▸ **Do this**: Print every line of the entries below word for word, leaving out the pictures.

(Entries contained in a dataset)
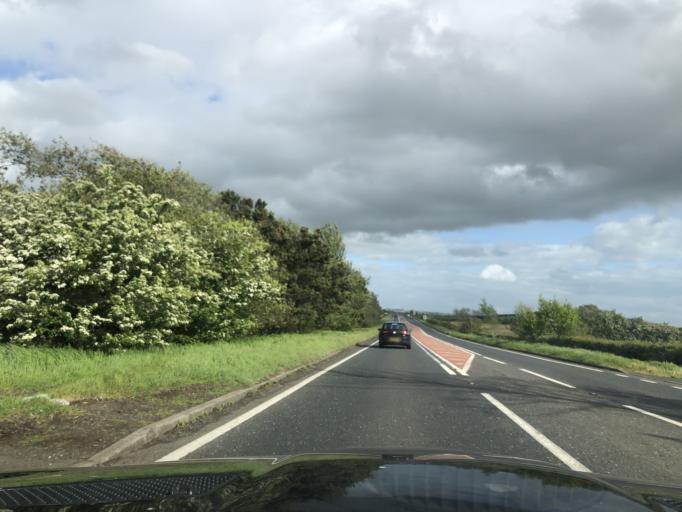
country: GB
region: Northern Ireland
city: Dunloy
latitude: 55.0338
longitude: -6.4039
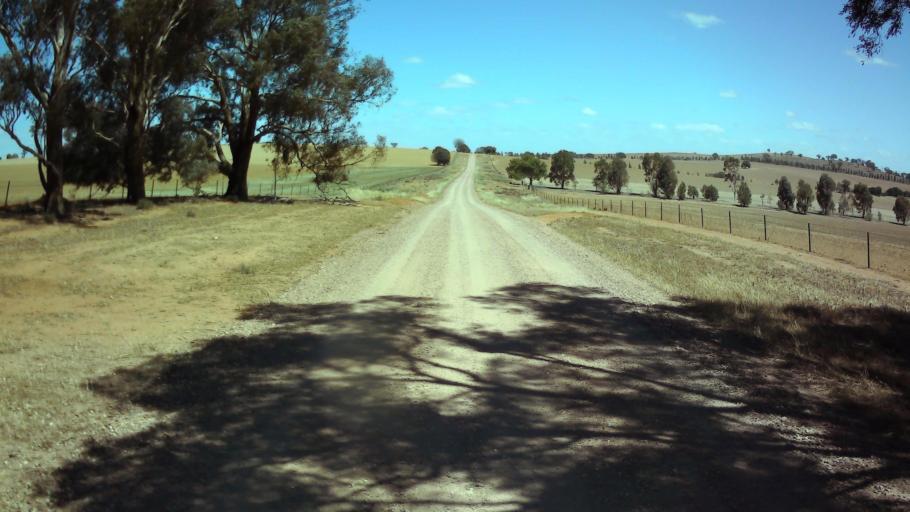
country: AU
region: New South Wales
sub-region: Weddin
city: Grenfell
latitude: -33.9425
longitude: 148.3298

▸ **Problem solution**:
country: GB
region: Northern Ireland
city: Dunloy
latitude: 55.0338
longitude: -6.4039
country: AU
region: New South Wales
sub-region: Weddin
city: Grenfell
latitude: -33.9425
longitude: 148.3298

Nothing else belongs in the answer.